La Saxe, elle, fait preuve d'un dynamisme économique plus endogène. " Comparée aux autres Länder de l'est, c'est une région fortement industrialisée, et les entreprises saxonnes sont plus présentes dans la recherche et l'innovation, souligne Joachim Ragnitz. C'est une structure économique globalement plus moderne. " Au fil des années, un dense réseau de start-up et d'entreprises innovantes s'est constitué autour de la prestigieuse université technique de Dresde. Selon le lobby Silicon Saxony, qui regroupe 350 sociétés ou instituts de recherche spécialisés dans la haute technologie dans la région, le secteur y emploie 64 000 personnes, soit 4 % de la population active saxonne. A l'exception de Berlin, les deux plus grandes villes d'ex-RDA, Leipzig et Dresde, sont en Saxe, et leur attractivité économique continue de s'accroître.
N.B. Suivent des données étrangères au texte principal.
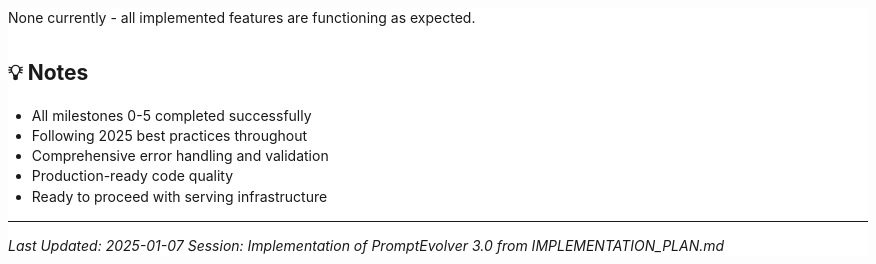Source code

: None currently - all implemented features are functioning as expected.

## 💡 Notes

- All milestones 0-5 completed successfully
- Following 2025 best practices throughout
- Comprehensive error handling and validation
- Production-ready code quality
- Ready to proceed with serving infrastructure

---

*Last Updated: 2025-01-07*
*Session: Implementation of PromptEvolver 3.0 from IMPLEMENTATION_PLAN.md*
Mais ce tableau encourageant masque de fortes disparités locales. " Dès qu'on s'éloigne de Berlin, une grande partie du Brandebourg a encore une économie très agricole et structurellement faible ", note M. Ragnitz. En 2018, les deux lanternes rouges du classement national des villes et districts en fonction du salaire moyen étaient en Saxe, selon une étude de l'agence fédérale pour l'emploi publiée en août : à Görlitz, à la frontière polonaise, un salarié à temps plein ne touche en moyenne que 2 272 euros bruts par mois, contre 4 900 euros à Ingolstadt, le fief d'Audi, en tête du classement. " Les habitants de ces régions se sentent laissés pour compte ", assure l'économiste.